■ Task brief ■
Line by line, reproduce the material below exactly.

■ Supplied information ■
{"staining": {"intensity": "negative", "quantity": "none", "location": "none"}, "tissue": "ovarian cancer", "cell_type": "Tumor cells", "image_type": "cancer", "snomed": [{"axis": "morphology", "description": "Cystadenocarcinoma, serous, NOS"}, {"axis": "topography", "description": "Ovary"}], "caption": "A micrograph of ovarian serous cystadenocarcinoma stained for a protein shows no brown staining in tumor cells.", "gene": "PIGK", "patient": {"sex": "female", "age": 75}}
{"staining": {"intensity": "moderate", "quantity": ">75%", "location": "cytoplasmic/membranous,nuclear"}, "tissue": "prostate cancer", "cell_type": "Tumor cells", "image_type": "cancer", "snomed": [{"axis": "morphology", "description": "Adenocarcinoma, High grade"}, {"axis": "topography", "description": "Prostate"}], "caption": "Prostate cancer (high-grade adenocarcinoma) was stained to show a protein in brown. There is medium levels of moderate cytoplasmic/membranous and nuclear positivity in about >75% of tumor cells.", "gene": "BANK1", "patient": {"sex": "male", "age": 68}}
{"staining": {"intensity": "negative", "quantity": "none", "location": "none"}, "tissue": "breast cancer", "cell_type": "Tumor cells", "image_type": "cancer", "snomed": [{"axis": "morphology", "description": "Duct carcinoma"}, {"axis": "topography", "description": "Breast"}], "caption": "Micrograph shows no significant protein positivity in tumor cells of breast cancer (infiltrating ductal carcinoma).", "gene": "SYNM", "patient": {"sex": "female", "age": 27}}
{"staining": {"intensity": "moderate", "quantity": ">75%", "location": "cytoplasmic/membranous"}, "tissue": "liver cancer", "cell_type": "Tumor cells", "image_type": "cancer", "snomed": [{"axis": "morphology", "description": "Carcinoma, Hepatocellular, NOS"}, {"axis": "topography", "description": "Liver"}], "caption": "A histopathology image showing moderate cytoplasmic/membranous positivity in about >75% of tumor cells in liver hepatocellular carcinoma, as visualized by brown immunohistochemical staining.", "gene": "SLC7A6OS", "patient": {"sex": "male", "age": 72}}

■ Answer ■
{"staining": {"intensity": "negative", "quantity": "none", "location": "none"}, "tissue": "ovarian cancer", "cell_type": "Tumor cells", "image_type": "cancer", "snomed": [{"axis": "morphology", "description": "Cystadenocarcinoma, serous, NOS"}, {"axis": "topography", "description": "Ovary"}], "caption": "A micrograph of ovarian serous cystadenocarcinoma stained for a protein shows no brown staining in tumor cells.", "gene": "PIGK", "patient": {"sex": "female", "age": 75}}
{"staining": {"intensity": "moderate", "quantity": ">75%", "location": "cytoplasmic/membranous,nuclear"}, "tissue": "prostate cancer", "cell_type": "Tumor cells", "image_type": "cancer", "snomed": [{"axis": "morphology", "description": "Adenocarcinoma, High grade"}, {"axis": "topography", "description": "Prostate"}], "caption": "Prostate cancer (high-grade adenocarcinoma) was stained to show a protein in brown. There is medium levels of moderate cytoplasmic/membranous and nuclear positivity in about >75% of tumor cells.", "gene": "BANK1", "patient": {"sex": "male", "age": 68}}
{"staining": {"intensity": "negative", "quantity": "none", "location": "none"}, "tissue": "breast cancer", "cell_type": "Tumor cells", "image_type": "cancer", "snomed": [{"axis": "morphology", "description": "Duct carcinoma"}, {"axis": "topography", "description": "Breast"}], "caption": "Micrograph shows no significant protein positivity in tumor cells of breast cancer (infiltrating ductal carcinoma).", "gene": "SYNM", "patient": {"sex": "female", "age": 27}}
{"staining": {"intensity": "moderate", "quantity": ">75%", "location": "cytoplasmic/membranous"}, "tissue": "liver cancer", "cell_type": "Tumor cells", "image_type": "cancer", "snomed": [{"axis": "morphology", "description": "Carcinoma, Hepatocellular, NOS"}, {"axis": "topography", "description": "Liver"}], "caption": "A histopathology image showing moderate cytoplasmic/membranous positivity in about >75% of tumor cells in liver hepatocellular carcinoma, as visualized by brown immunohistochemical staining.", "gene": "SLC7A6OS", "patient": {"sex": "male", "age": 72}}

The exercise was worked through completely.